▸ Given request
Please rename "phylum" to "division" throughout the records below, keeping every other part of each line unchanged.

---------- Extracted data ----------

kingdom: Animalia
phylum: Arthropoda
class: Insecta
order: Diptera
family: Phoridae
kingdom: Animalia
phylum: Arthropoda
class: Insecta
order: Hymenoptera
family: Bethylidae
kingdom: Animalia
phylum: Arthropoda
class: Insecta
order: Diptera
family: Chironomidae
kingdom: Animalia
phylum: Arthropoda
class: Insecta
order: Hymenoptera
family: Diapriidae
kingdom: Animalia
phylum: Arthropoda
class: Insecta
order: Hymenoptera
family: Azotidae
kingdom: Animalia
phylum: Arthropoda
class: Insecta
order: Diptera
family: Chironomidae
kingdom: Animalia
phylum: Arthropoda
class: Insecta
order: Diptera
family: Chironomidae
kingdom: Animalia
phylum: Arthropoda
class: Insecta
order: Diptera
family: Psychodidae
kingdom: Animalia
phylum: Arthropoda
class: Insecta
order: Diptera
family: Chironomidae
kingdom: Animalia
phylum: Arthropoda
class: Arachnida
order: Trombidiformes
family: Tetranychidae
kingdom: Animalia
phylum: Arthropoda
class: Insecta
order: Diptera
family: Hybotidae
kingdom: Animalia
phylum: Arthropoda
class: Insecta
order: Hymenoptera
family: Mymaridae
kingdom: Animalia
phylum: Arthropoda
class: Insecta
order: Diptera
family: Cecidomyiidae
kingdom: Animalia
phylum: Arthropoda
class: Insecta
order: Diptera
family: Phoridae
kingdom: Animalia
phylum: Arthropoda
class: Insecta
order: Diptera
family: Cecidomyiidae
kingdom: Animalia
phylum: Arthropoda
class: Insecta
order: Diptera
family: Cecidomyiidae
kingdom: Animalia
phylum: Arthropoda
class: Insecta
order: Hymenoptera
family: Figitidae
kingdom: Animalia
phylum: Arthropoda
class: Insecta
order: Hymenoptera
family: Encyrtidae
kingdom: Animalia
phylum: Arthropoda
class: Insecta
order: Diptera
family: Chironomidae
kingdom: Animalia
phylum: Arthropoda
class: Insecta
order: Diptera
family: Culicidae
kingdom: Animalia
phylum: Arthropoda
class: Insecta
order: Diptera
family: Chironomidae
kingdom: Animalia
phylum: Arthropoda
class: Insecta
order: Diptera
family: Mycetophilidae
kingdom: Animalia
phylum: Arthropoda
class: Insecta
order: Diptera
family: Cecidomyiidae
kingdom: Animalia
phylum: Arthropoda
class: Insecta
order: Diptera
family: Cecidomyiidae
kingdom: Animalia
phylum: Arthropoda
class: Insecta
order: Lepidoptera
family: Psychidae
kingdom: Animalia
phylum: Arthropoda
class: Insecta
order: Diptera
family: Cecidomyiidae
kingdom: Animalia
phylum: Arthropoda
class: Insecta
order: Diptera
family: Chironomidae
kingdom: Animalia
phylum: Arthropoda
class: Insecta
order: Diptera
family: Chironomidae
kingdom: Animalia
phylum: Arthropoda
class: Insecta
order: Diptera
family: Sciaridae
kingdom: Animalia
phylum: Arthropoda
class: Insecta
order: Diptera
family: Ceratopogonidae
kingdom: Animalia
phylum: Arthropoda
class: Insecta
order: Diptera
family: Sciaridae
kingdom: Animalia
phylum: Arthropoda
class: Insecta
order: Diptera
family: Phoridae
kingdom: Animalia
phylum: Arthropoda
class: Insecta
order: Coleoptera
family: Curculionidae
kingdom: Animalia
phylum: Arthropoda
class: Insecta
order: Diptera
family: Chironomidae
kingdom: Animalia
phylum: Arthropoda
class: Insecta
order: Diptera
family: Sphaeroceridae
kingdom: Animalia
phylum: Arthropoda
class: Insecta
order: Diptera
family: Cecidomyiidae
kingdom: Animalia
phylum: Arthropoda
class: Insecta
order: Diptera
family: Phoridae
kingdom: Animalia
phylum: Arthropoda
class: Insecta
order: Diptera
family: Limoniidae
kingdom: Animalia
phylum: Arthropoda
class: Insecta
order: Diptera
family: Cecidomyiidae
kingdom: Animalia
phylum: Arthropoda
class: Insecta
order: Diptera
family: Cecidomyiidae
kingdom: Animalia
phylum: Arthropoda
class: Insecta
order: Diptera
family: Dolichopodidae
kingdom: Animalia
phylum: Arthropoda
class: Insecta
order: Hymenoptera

----------

▸ Result below
kingdom: Animalia
division: Arthropoda
class: Insecta
order: Diptera
family: Phoridae
kingdom: Animalia
division: Arthropoda
class: Insecta
order: Hymenoptera
family: Bethylidae
kingdom: Animalia
division: Arthropoda
class: Insecta
order: Diptera
family: Chironomidae
kingdom: Animalia
division: Arthropoda
class: Insecta
order: Hymenoptera
family: Diapriidae
kingdom: Animalia
division: Arthropoda
class: Insecta
order: Hymenoptera
family: Azotidae
kingdom: Animalia
division: Arthropoda
class: Insecta
order: Diptera
family: Chironomidae
kingdom: Animalia
division: Arthropoda
class: Insecta
order: Diptera
family: Chironomidae
kingdom: Animalia
division: Arthropoda
class: Insecta
order: Diptera
family: Psychodidae
kingdom: Animalia
division: Arthropoda
class: Insecta
order: Diptera
family: Chironomidae
kingdom: Animalia
division: Arthropoda
class: Arachnida
order: Trombidiformes
family: Tetranychidae
kingdom: Animalia
division: Arthropoda
class: Insecta
order: Diptera
family: Hybotidae
kingdom: Animalia
division: Arthropoda
class: Insecta
order: Hymenoptera
family: Mymaridae
kingdom: Animalia
division: Arthropoda
class: Insecta
order: Diptera
family: Cecidomyiidae
kingdom: Animalia
division: Arthropoda
class: Insecta
order: Diptera
family: Phoridae
kingdom: Animalia
division: Arthropoda
class: Insecta
order: Diptera
family: Cecidomyiidae
kingdom: Animalia
division: Arthropoda
class: Insecta
order: Diptera
family: Cecidomyiidae
kingdom: Animalia
division: Arthropoda
class: Insecta
order: Hymenoptera
family: Figitidae
kingdom: Animalia
division: Arthropoda
class: Insecta
order: Hymenoptera
family: Encyrtidae
kingdom: Animalia
division: Arthropoda
class: Insecta
order: Diptera
family: Chironomidae
kingdom: Animalia
division: Arthropoda
class: Insecta
order: Diptera
family: Culicidae
kingdom: Animalia
division: Arthropoda
class: Insecta
order: Diptera
family: Chironomidae
kingdom: Animalia
division: Arthropoda
class: Insecta
order: Diptera
family: Mycetophilidae
kingdom: Animalia
division: Arthropoda
class: Insecta
order: Diptera
family: Cecidomyiidae
kingdom: Animalia
division: Arthropoda
class: Insecta
order: Diptera
family: Cecidomyiidae
kingdom: Animalia
division: Arthropoda
class: Insecta
order: Lepidoptera
family: Psychidae
kingdom: Animalia
division: Arthropoda
class: Insecta
order: Diptera
family: Cecidomyiidae
kingdom: Animalia
division: Arthropoda
class: Insecta
order: Diptera
family: Chironomidae
kingdom: Animalia
division: Arthropoda
class: Insecta
order: Diptera
family: Chironomidae
kingdom: Animalia
division: Arthropoda
class: Insecta
order: Diptera
family: Sciaridae
kingdom: Animalia
division: Arthropoda
class: Insecta
order: Diptera
family: Ceratopogonidae
kingdom: Animalia
division: Arthropoda
class: Insecta
order: Diptera
family: Sciaridae
kingdom: Animalia
division: Arthropoda
class: Insecta
order: Diptera
family: Phoridae
kingdom: Animalia
division: Arthropoda
class: Insecta
order: Coleoptera
family: Curculionidae
kingdom: Animalia
division: Arthropoda
class: Insecta
order: Diptera
family: Chironomidae
kingdom: Animalia
division: Arthropoda
class: Insecta
order: Diptera
family: Sphaeroceridae
kingdom: Animalia
division: Arthropoda
class: Insecta
order: Diptera
family: Cecidomyiidae
kingdom: Animalia
division: Arthropoda
class: Insecta
order: Diptera
family: Phoridae
kingdom: Animalia
division: Arthropoda
class: Insecta
order: Diptera
family: Limoniidae
kingdom: Animalia
division: Arthropoda
class: Insecta
order: Diptera
family: Cecidomyiidae
kingdom: Animalia
division: Arthropoda
class: Insecta
order: Diptera
family: Cecidomyiidae
kingdom: Animalia
division: Arthropoda
class: Insecta
order: Diptera
family: Dolichopodidae
kingdom: Animalia
division: Arthropoda
class: Insecta
order: Hymenoptera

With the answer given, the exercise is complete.